→ **What you should do**: Copy each line below word for word and drop every image.

*** Opening of Data provided ***

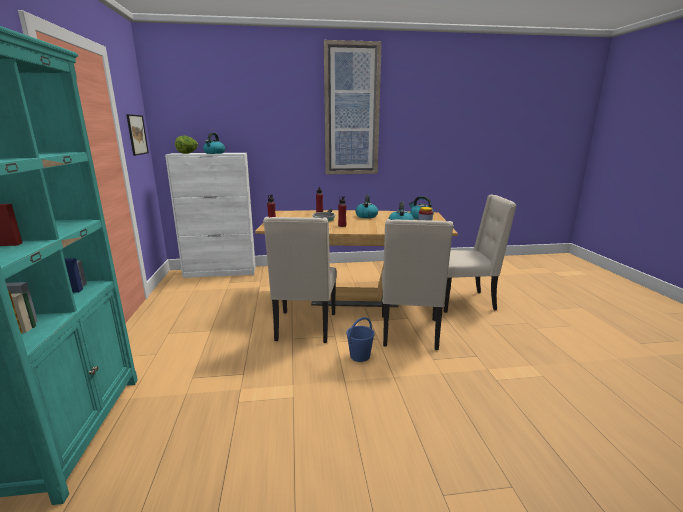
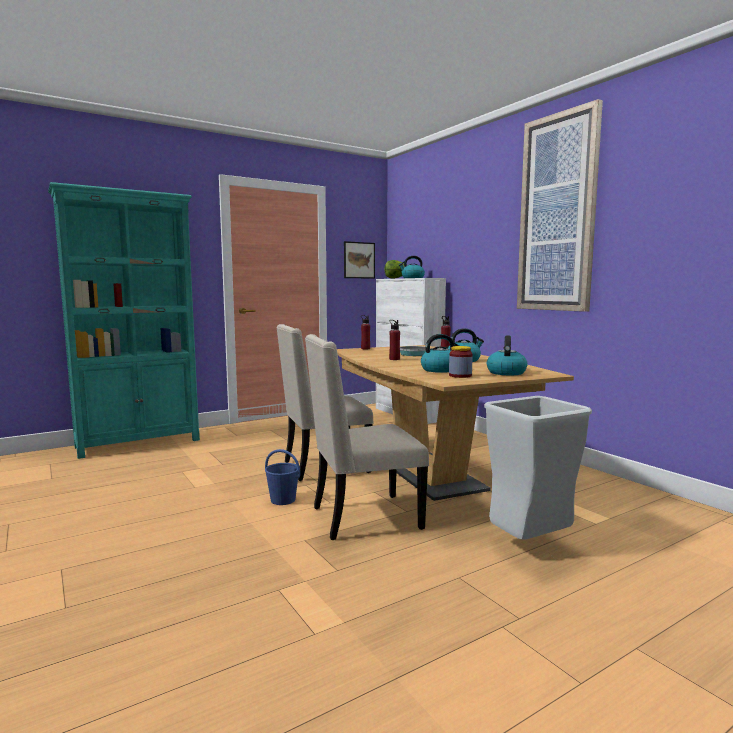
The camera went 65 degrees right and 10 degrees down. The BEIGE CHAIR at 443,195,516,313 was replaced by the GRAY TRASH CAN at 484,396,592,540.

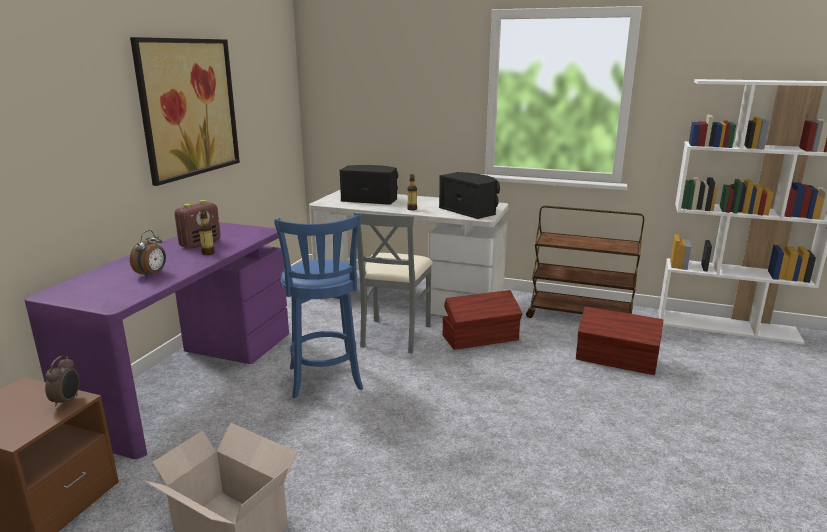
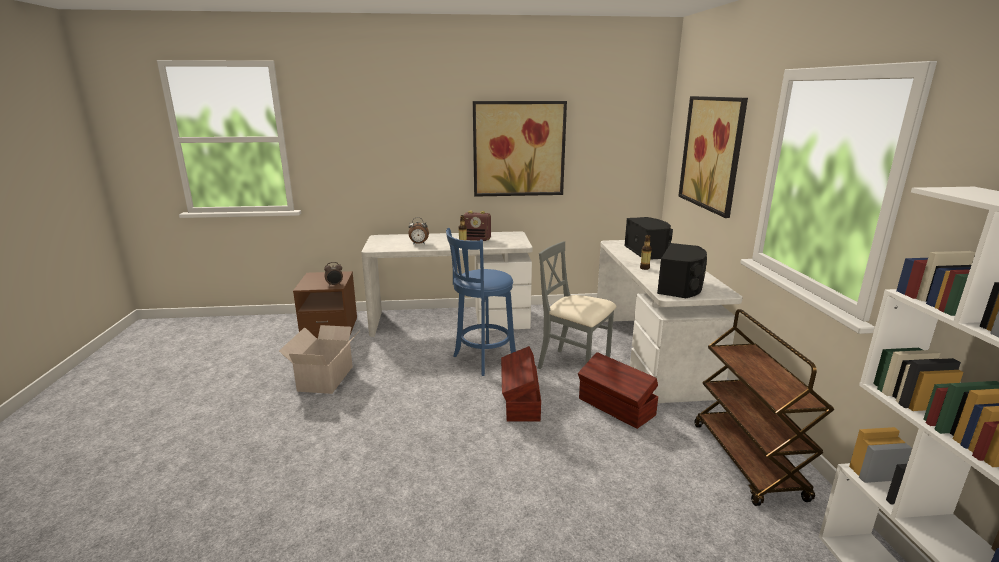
The camera went 65 degrees right and 0 degrees up. The PURPLE-COLOURED DESK TABLE at 24,222,289,459 became the WHITE DESK TABLE at 361,231,533,337. The GRAY CHAIR at 354,212,433,353 turned 45 degrees clockwise. The BROWNISH STORAGE CONTAINER moved from 576,306,663,375 to 501,346,541,422. The WALL PICTURE at 678,96,748,218 appeared.

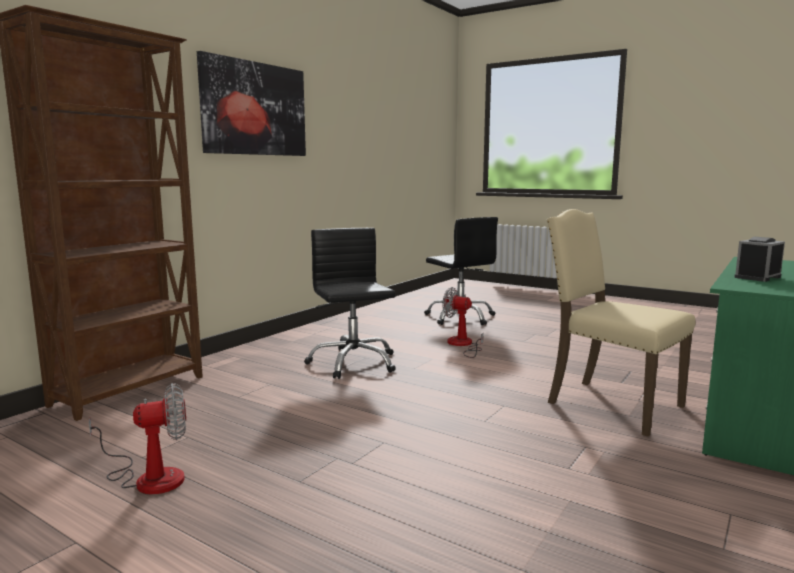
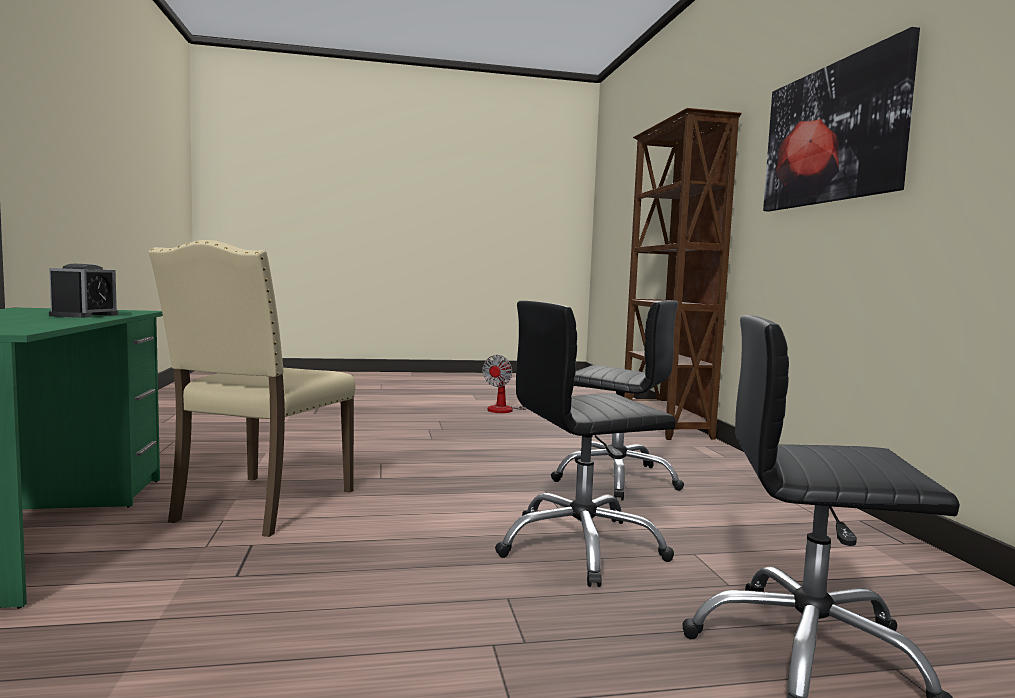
The camera went 135 degrees right and 5 degrees down. The FAN at 442,287,484,358 was replaced by the BLACK OFFICE CHAIR at 495,301,676,587. The BEIGE CHAIR at 547,209,695,437 turned 105 degrees clockwise.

*** Close of Data provided ***

→ **Answer for this exercise**:
The camera went 65 degrees right and 10 degrees down. The BEIGE CHAIR at 443,195,516,313 was replaced by the GRAY TRASH CAN at 484,396,592,540.

The camera went 65 degrees right and 0 degrees up. The PURPLE-COLOURED DESK TABLE at 24,222,289,459 became the WHITE DESK TABLE at 361,231,533,337. The GRAY CHAIR at 354,212,433,353 turned 45 degrees clockwise. The BROWNISH STORAGE CONTAINER moved from 576,306,663,375 to 501,346,541,422. The WALL PICTURE at 678,96,748,218 appeared.

The camera went 135 degrees right and 5 degrees down. The FAN at 442,287,484,358 was replaced by the BLACK OFFICE CHAIR at 495,301,676,587. The BEIGE CHAIR at 547,209,695,437 turned 105 degrees clockwise.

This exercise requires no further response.